I especially like the fact that they have suggested daily itineraries for people who are not sure what to do in a day in Tokyo.
Tokyo seems to be all about the glitz and glamour. Upscale shopping malls, futuristic technology, quirky fashion, and skyscrapers decorate the city. This is what makes up Tokyo’s charm, after all. Many people then end up saving more cultural and nature-type activities like visits to temples and deer parks for other cities in Japan, like Osaka or Kyoto. But you could easily get a dose of both nature and history right in the bustling city of Tokyo. Here are the must-see spots for culture and nature lovers while visiting the city.
- Tokyo National Museum
The Tokyo National Museum is the oldest and biggest museum in Japan. This museum complex houses vast collections of artifacts and art pieces from Japan and neighboring Asian countries and exhibits around 3000 items in five buildings. The sheer size of the museum is a wonder, so make sure to dedicate quite some time to see all the exhibits. Admission fee for adults is 620 yen, tickets to special exhibits may cost up to 1600 yen.

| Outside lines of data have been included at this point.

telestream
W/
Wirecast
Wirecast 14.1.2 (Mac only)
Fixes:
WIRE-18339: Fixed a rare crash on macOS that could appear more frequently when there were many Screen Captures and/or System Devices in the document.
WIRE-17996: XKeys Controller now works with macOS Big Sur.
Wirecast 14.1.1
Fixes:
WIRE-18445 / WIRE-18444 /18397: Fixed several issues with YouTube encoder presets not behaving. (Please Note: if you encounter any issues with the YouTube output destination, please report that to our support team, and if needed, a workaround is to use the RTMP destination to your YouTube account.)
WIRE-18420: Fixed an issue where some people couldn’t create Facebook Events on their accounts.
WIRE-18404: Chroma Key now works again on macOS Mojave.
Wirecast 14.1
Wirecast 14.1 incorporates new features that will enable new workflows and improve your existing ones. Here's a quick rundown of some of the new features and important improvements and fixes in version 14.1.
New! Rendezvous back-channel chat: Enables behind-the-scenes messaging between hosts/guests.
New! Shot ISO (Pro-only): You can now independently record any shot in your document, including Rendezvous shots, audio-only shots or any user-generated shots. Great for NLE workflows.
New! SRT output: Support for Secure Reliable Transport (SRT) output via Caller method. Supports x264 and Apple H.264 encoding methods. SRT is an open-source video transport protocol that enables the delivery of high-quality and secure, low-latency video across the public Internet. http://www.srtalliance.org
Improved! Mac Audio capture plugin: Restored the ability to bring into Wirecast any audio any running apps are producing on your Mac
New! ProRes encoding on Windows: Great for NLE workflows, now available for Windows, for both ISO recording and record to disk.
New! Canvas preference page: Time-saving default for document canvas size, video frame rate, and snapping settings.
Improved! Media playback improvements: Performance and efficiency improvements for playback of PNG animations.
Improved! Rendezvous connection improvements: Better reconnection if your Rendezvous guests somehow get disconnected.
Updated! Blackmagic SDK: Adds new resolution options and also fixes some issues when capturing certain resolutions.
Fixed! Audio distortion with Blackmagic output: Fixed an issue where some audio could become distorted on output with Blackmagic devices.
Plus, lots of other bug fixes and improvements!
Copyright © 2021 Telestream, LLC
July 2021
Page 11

- National Museum of Modern Art
Dive into surreal art pieces, sculptures, photographs, and installations at the National Museum of Modern Art, Tokyo (MOMAT). This museum showcases 20th-century art by Japanese or Western artists. Walk five minutes from the MOMAT to visit the Crafts Gallery, where they hold various exhibits on ceramics, textiles and other crafts from the 19th century onwards. If you fancy a film screening, you can head over to the National Film Center in Kyobashi.
- Nezu Museum
This museum is a harmonious blend of nature, art, and architecture. It houses a collection of Japanese and East Asian premodern art works collected mostly by Nezu Kaichiro Sr., and is famous for exhibitions with distinctive themes as well as its large Japanese garden. The picturesque garden features four tea houses, as well as a café where you can relax and enjoy the garden view with a hot drink.
- Shinjuku Gyoen
This is a prime spot for garden and nature lovers. Known as the prettiest garden in Japan, Shinjuku Gyoen is brimming with sprawling lawns, ponds, and flowering trees. The garden is also one of the best places to view cherry blossoms blooming come April. Despite the openness of the area, and as with most areas in Japan, it’s wise to be on your best behavior. Keep in mind that alcohol and play equipment are prohibited in the park.
- Ghibli Museum
If you’re one who loves the animated Ghibli films and planning ahead, then the Ghibli Museum should not be missed. It’s home to all things Ghibli and takes you through the inner workings of the award-winning production studio. You’d need to book your tickets way in advance (about a month) and they sell out pretty quickly, so plan wisely.
- Samurai Museum
Immerse yourself in everything samurai at the Samurai Museum, located in the Kabukicho area of Shinjuku. This museum may be on the smaller side, but it’s got everything you need for a basic foundation on samurai history. It’s directed to foreigners and casual learners, with calligraphy workshops and photo taking with samurai swords, armor, and hats.
- Shitamachi Museum
To explore the streets and daily life of shitamachi (the area that commom people lived), head to this museum. It showcases the traditional history of old Japan, with
reproductions of a storeowner’s house and rows of apartments. On the second floor, visitors to this museum can play with old toys and learn more about shitamachi history.
- 21_21 Design Sight
One of Japan’ s best innovations lies in design. The building is designed by world-renowned architect Tadao Ando and inspired by “A Piece of Cloth” which is the underlying concept of Issey Miyake’s clothes-making.The place is a modern structure with exhibitions and workshops on architecture, art, and design. It’s located in Midtown Garden, Tokyo Midtown allowing guests to naturally enter the place from the garden.
- Mori Art Museum
Located in the Roppongi Hills Mall Complex, this popular museum is home to more contemporary art from both local and international artists. After viewing the art, be sure to check out spectacular views of the city by visiting the Tokyo City View and the Sky Deck.
- Ueno Park
Established in 1873, Ueno Park is one of the first official parks in Tokyo. This vast area of greenery is flanked by several museums, making it a good spot to take a break from museum hopping. Enjoy the open air before heading to the surrounding museums: Tokyo National Museum, the National Science Museum, the Tokyo Metropolitan Art Museum, and the National Museum of Western Art, and Ueno Royal Museum.